▶ Compiti da svolgere:
1. Secondo il brano su Fenestrelle, in quale anno era nato Giuseppe Mancini?
2. Trascriva fedelmente il brano su Fenestrelle, cominciando da "La fonte che" e proseguendo fino a "al loro apogeo.".
::: Brano citato :::
Particolare di una lettere scritta da Giuseppe Mancini al fratello durante la detenzione nel carcele di Fenestrelle - documento conservato nell'Archivio Storico dei gesuiti EUM a Roma

Lo storico Alessandro Barbero ha dedicato a questo Forte il libro “I prigionieri dei Savoia. La vera storia della congiura di Fenestrelle”, dimostrando come sia falsa la lunga tradizione secondo cui i soldati borbonici detenuti nel carcere fossero trattati come in un lager.

In origine costruito come fortezza militare, l’insieme di fortificazioni è stato utilizzato come prigione sia nel periodo napoleonico sia dai Savoia e dal Regno d’Italia.

Le fonti

La fonte che ci accompagna nel viaggio di oggi è un corpus di lettere, circa 90, scritte tra il 13 giugno 1811 e agosto del 1813, da uno dei prigionieri. Raccontiamo dunque una storia di vita vissuta a Fenestrelle, cinquant’anni prima dei fatti narrati nel libro del professor Barbero. Gli aspetti della vita quotidiana nel periodo napoleonico sembrano in linea con le condizioni delle carceri del tempo.

Le lettere sono state scritte negli anni in cui le conquiste di Napoleone sono al loro apogeo.

Probabilmente la corrispondenza è stata affidata ai gesuiti successivamente, forse per curare una biografia di questo prigioniero, oggi sono conservate nel Fondo della Residenza di Firenze.

Giuseppe Mancini, sacerdote e detenuto

Giuseppe Mancini, all’epoca dei fatti un sacerdote, era nato nel 1777. Era stato ordinato nel 1806, appena cinque anni prima di finire in carcere. Non è a Fenestrelle per reati minori, né il forte è destinato ad accogliere criminali comuni, il canonico è un oppositore politico, anche se non dei più pericolosi.Nel 1808 vive in Toscana, è vicario generale nella diocesi di Fiesole. Il rapporto tra Napoleone ed il Papato è molto teso, Napoleone vorrebbe che il Pontefice riconoscesse i vescovi nominati dallo stesso imperatore, il Pontefice ovviamente rifiuta.
::: Dati forniti :::
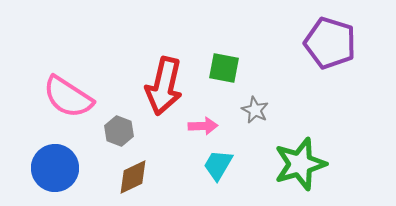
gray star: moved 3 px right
:::
▶ Risposte ai compiti:
1. Nel 1777.

2.
La fonte che ci accompagna nel viaggio di oggi è un corpus di lettere, circa 90, scritte tra il 13 giugno 1811 e agosto del 1813, da uno dei prigionieri. Raccontiamo dunque una storia di vita vissuta a Fenestrelle, cinquant’anni prima dei fatti narrati nel libro del professor Barbero. Gli aspetti della vita quotidiana nel periodo napoleonico sembrano in linea con le condizioni delle carceri del tempo.

Le lettere sono state scritte negli anni in cui le conquiste di Napoleone sono al loro apogeo.